__Passage for review__:
---+---

In releasing the report, Arbelaez was joined by Lucinda Wasson, retired director of Public Health Nursing for Kern County; she expressed concern that California has conducted so little study into the potential health risks associated with emissions of volatile organic compounds by the oil-and-gas industry. It's especially dismaying because the state is among the top oil producers in the country, they said.
"We know pollutants exist," Wasson said. "We know California has not looked into health threats and risks to those living along the fence line of oil and gas production. Health impacts must be looked at by health experts."
The Earthworks researchers are urging state officials to conduct an independent study to understand how oil-and-gas development is affecting Californians, especially in low-income communities they say are particularly vulnerable. This includes long-term exposures, cumulative exposures and the effects of exposure to multiple contaminations over the short- and long-term.

---+---

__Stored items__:
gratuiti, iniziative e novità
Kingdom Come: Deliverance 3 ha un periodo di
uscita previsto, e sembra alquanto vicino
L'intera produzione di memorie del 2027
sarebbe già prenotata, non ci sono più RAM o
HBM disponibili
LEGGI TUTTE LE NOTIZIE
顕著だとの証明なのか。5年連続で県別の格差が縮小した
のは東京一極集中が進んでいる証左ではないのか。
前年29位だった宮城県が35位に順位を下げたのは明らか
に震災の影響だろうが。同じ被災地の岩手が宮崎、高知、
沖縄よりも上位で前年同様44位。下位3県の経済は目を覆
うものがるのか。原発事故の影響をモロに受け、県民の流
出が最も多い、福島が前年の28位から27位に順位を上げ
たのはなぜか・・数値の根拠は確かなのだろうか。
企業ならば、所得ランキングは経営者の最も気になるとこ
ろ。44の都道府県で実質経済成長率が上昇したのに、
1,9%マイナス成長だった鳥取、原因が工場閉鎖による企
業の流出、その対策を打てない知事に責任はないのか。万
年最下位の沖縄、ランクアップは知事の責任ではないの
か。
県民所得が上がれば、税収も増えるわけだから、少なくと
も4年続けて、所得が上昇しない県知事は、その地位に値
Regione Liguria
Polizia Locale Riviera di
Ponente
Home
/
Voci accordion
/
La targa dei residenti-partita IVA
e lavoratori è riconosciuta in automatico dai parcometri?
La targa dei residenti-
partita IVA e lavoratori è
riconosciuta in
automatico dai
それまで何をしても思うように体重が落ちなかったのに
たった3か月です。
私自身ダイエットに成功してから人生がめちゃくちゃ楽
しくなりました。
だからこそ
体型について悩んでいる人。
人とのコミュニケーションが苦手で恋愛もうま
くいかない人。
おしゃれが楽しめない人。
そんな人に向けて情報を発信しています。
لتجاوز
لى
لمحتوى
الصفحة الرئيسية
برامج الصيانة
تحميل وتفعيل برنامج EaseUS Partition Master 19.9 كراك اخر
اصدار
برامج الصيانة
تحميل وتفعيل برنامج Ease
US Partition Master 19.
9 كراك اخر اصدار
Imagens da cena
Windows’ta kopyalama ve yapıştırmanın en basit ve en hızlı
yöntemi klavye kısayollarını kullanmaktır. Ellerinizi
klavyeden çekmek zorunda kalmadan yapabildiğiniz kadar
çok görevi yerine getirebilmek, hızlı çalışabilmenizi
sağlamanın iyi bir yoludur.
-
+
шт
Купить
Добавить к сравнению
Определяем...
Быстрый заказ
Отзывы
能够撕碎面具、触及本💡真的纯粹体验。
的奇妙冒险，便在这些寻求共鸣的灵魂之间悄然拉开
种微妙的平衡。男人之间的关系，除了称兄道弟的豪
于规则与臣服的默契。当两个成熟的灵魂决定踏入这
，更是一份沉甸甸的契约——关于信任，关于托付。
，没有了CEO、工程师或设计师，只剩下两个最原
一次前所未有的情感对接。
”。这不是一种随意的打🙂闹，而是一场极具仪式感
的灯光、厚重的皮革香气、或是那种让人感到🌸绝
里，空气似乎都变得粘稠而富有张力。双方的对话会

---+---

__Tasks to carry out__:
A: According to the passage on oil-and-gas emissions above, what position did Lucinda Wasson hold before retiring?
B: Translate this sentence from the passage on oil-and-gas emissions into Spanish: "Health impacts must be looked at by health experts."

__List of solutions__:
A: Director of Public Health Nursing for Kern County.

B: Los impactos en la salud deben ser examinados por expertos en salud.